Finding the true holy grail of biological barometers

New science conducted at 27 research sites around the world, including one of TERN’s, has challenged the long-held belief that leaf traits are the best way to predict how plants respond to environmental change. Join the researchers in their quest for the true holy grail of environmental predictors.

“For decades scientists have searched for a set of simple, easily measured traits that could be used to predict how plants respond to environmental change at any site around the world,” says Associate Professor Jennifer Firn of the Queensland University of Technology.

“These traits have been referred to as the ‘holy grail’, because they could serve as a standardised instrument, a biological barometer, to predict the effects of global change on the earth’s ecosystems.”

However, a unique global experiment using the infrastructure at 27 research sites across four continents, including at TERN’s Great Western Woodlands SuperSite in Western Australia, has challenged this theory by concluding that one of the most commonly used leaf traits is not an appropriate indicator of plant response to anthropogenic changes in grasslands ecosystems.

The Mt Caroline NutNet site at TERN’s Great Western Woodlands SuperSite, in Western Australia showing the control unfenced area and a fenced area where increased nutrient loading (nitrogen, phosphorus and potassium) has been applied (image courtesy of Suzanne Prober)

Challenging the common currency of plant traits

In the study, Jennifer and her colleagues measured how key leaf traits respond to two of the most prevalent global changes, increased nutrient loading (nitrogen, phosphorus and potassium) and altered grazing rates.

“We found that specific leaf area—a morphological trait commonly used to indicate shifts in plant growth strategy—did not respond to up to four years of soil nutrient additions,” says Jennifer.

“And, we found few significant changes in leaf traits when vertebrate herbivores were excluded in the short-term, which is contrary to expectations from plant-defence theory.”

“Our results show that changes in leaf morphological traits—in the same species or because of species turnover—do not necessarily represent a ‘common currency’ for comparing ecosystem-level responses in grasslands to anthropogenic perturbations.”

Scanned images that illustrate the diversity of leaves sampled in the study across the 27 grassland sites located in Australia, Canada, United Kingdom, United States and Switzerland (graphic courtesy of Evidently So, © 2018-19)

The importance of ecosystem science in finding a new holy grail

So, if leaf morphological plant traits like specific leaf area aren’t the holy grail of biological barometers, what are?

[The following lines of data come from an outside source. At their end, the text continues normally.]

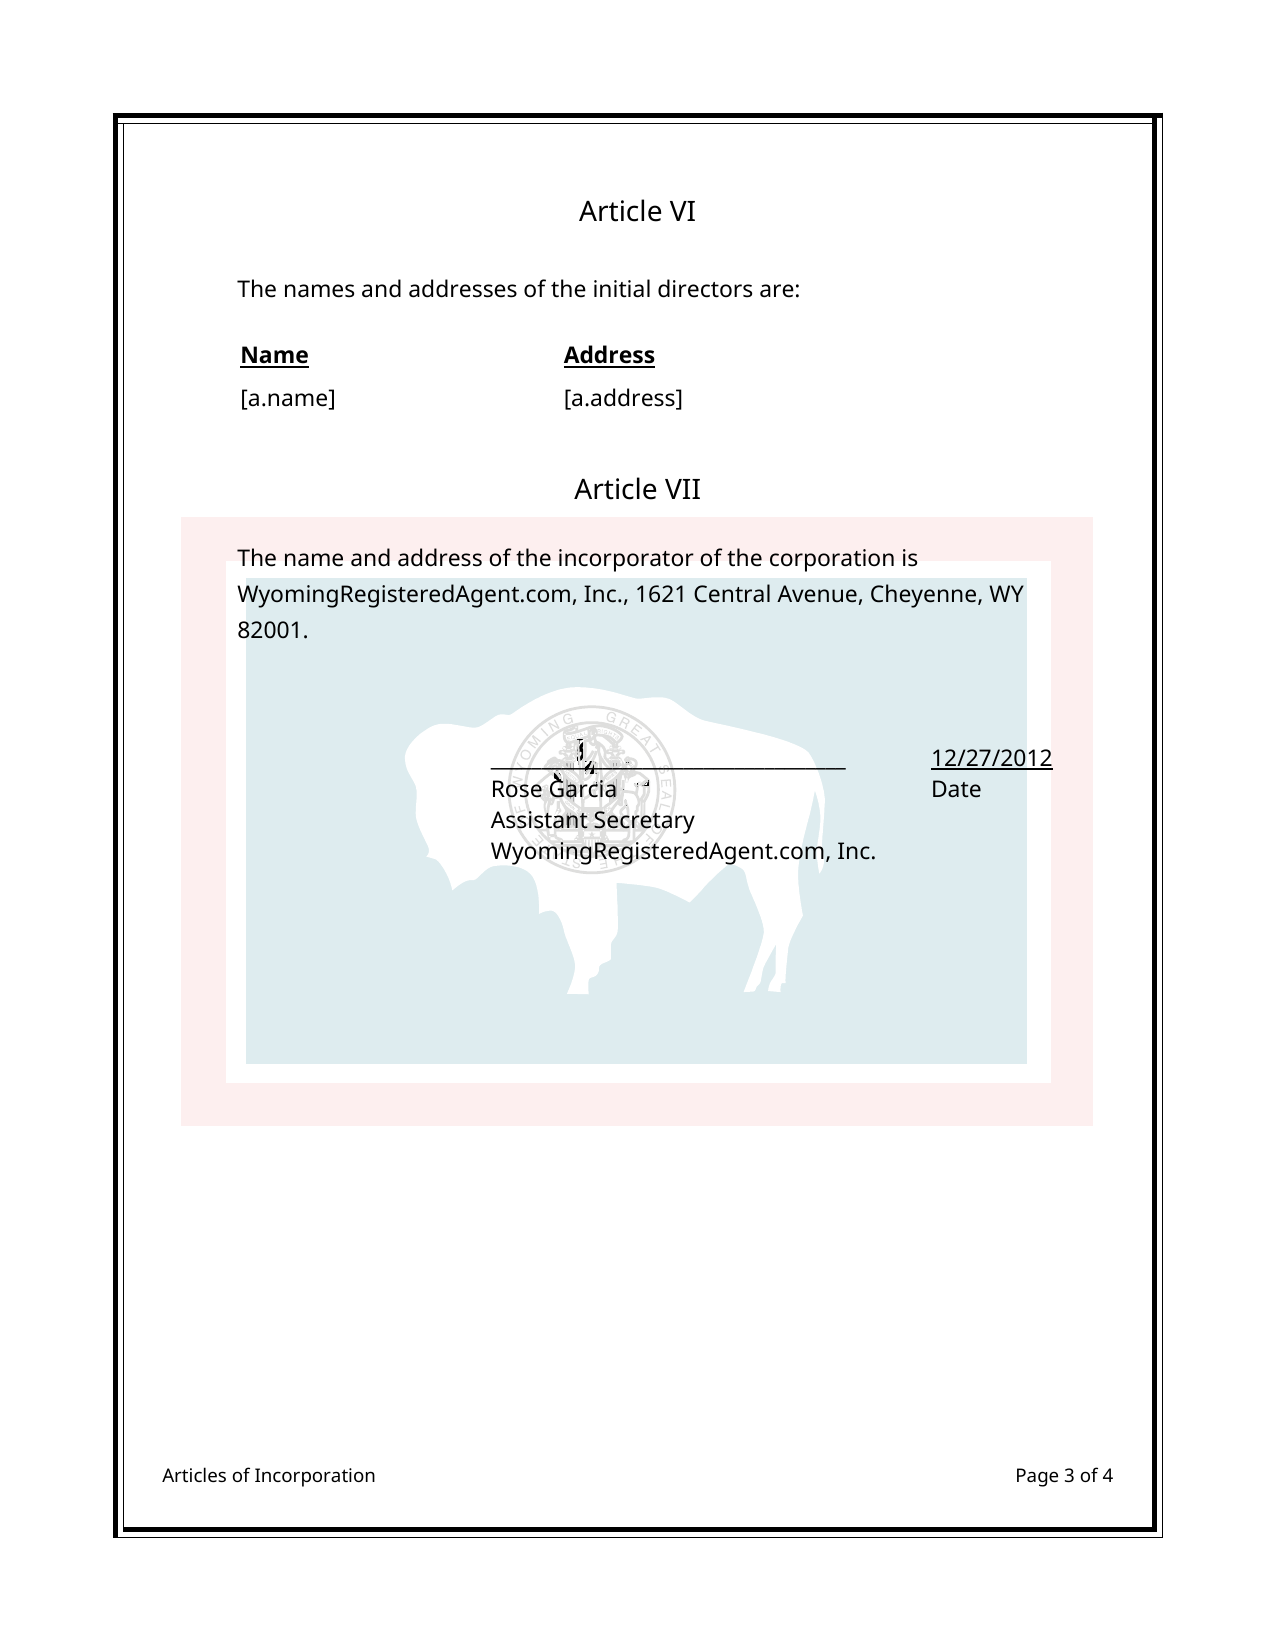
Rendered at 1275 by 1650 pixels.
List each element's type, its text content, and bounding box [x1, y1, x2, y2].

table_cell [a.address] [557, 376, 1114, 440]
table_header Address [557, 334, 1114, 376]
text The names and addresses of the initial directors are: [237, 273, 1038, 304]
table_header Name [234, 334, 557, 376]
text ___________________________________ 12/27/2012 Rose Garcia Date Assistant Secretary WyomingRegisteredAgent.com, Inc. [491, 741, 1084, 866]
table_cell [a.name] [234, 376, 557, 440]
text Article VII [237, 469, 1038, 507]
text Article VI [237, 191, 1038, 229]
text The name and address of the incorporator of the corporation is WyomingRegisteredAgent.com, Inc., 1621 Central Avenue, Cheyenne, WY 82001. [237, 542, 1038, 645]
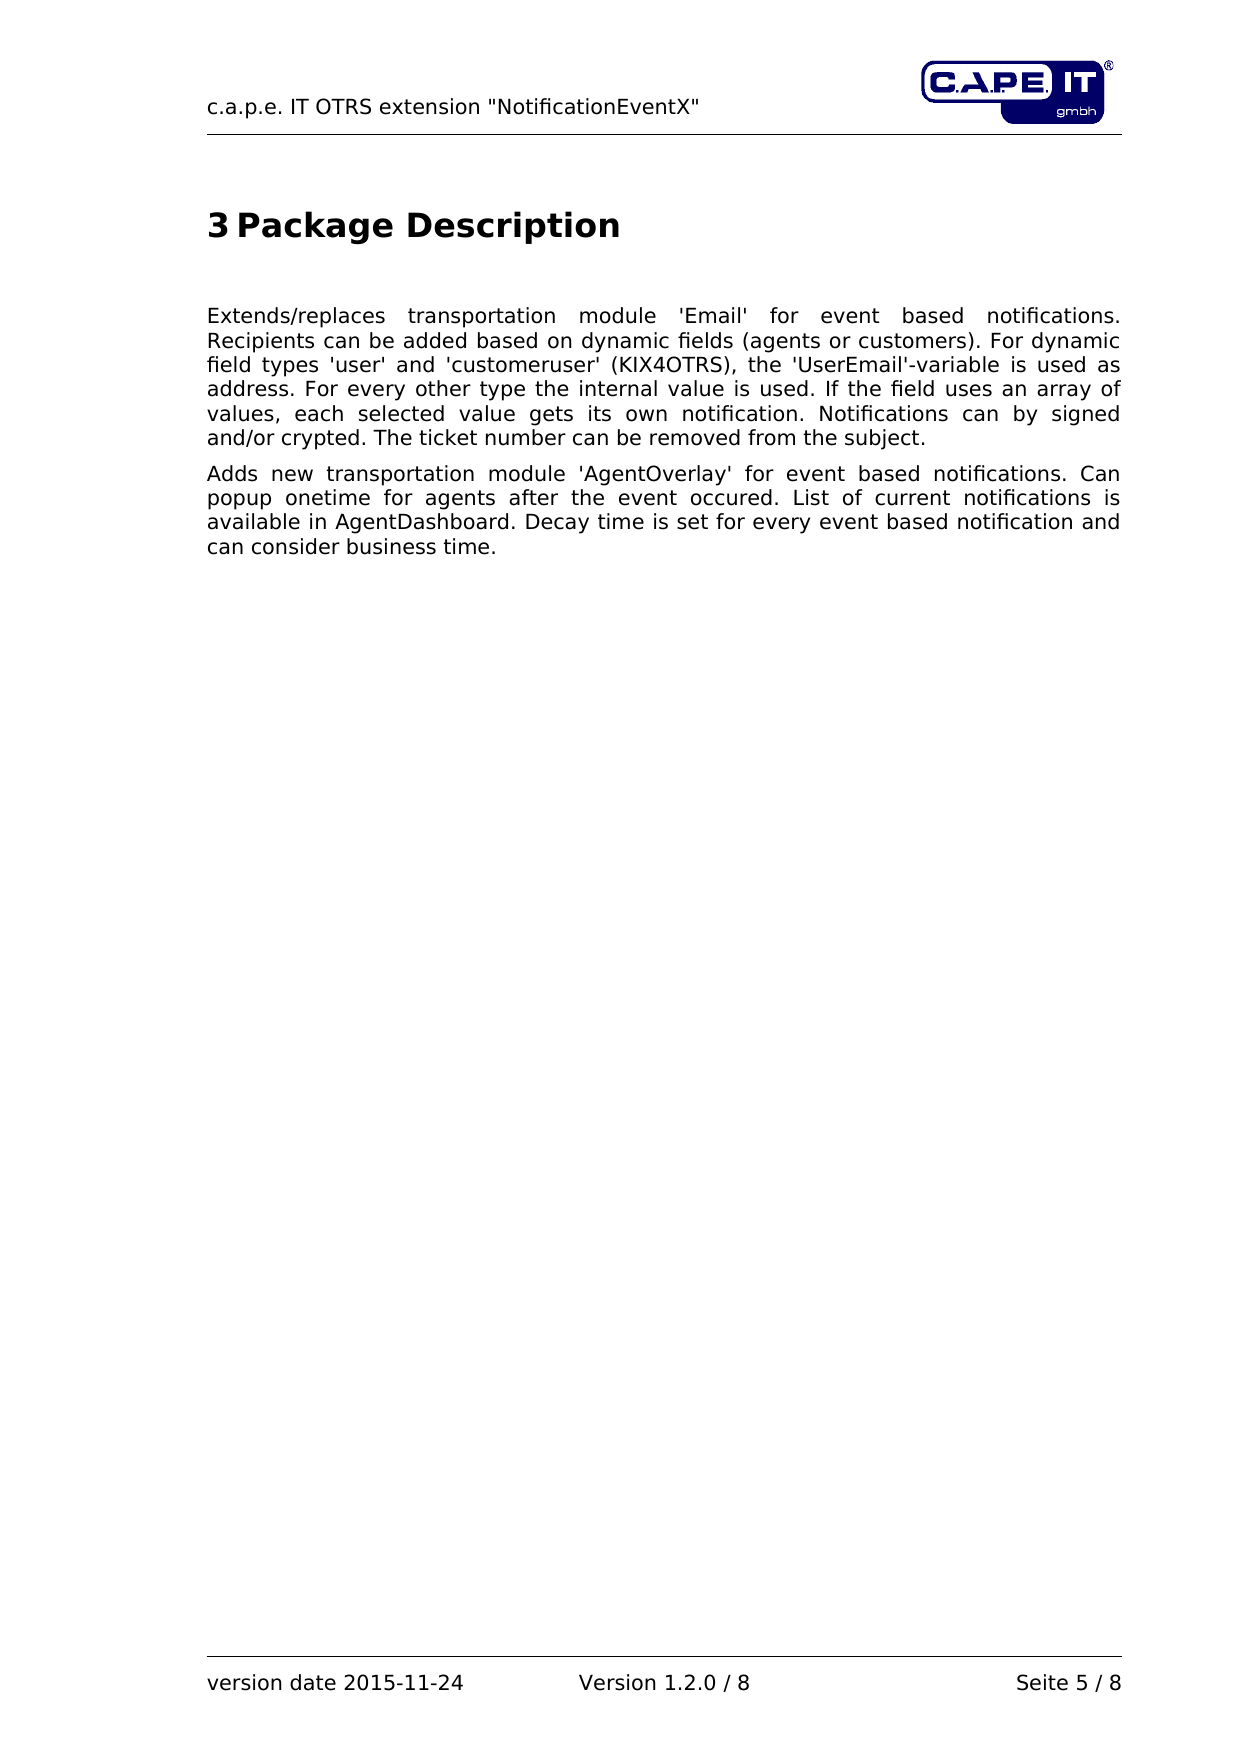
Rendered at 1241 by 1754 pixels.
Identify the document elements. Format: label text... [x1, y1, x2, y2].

Unfortunately, it’s not that simple and there may not actually be one ultimate barometer, says Jennifer’s fellow researcher Dr Suzanne Prober of CSIRO.

“Leaf nutrient concentrations are useful as barometers of short-term nutrient enrichment, but specific leaf area appeared not to be. Specific leaf area still has its uses, for example as a measure to distinguish plant defence-competition tradeoffs, but it seems that a complete species replacement may be needed over the longer term for it to be used to detect response to fertilisation,” says Suzanne.

The research data collection from 27 global grassland sites, which form part of a globally replicated experiment (the Nutrient Network) being conducted at over 100 sites around the world, has indicated that the characteristics of an ecosystem, rather than traits at the individual-scale, are of greater importance.

“When it comes to dominant plant species, leaf nutrients are responsive to soil nutrient levels, even across sites characterised by very different climatic and soil conditions, and are potentially more consistent plant functional indicators than specific leaf area, particularly in the short term,” says Suzanne.

“Before trait-based ecological studies can scale the responses of leaf traits from individuals to communities and ecosystems, a more definitive understanding of when, where and how to interpret changes in plant trait values is needed. This includes how to match plant traits to appropriate environmental conditions depending on the characteristics of specific ecosystems.”

Such sentiments echo one of TERN’s founding philosophies, that science at the ecosystem scale, across disciplines and including both natural and managed landscapes, is the best way to understand and secure our ecosystems and their services in the face of current and future challenges.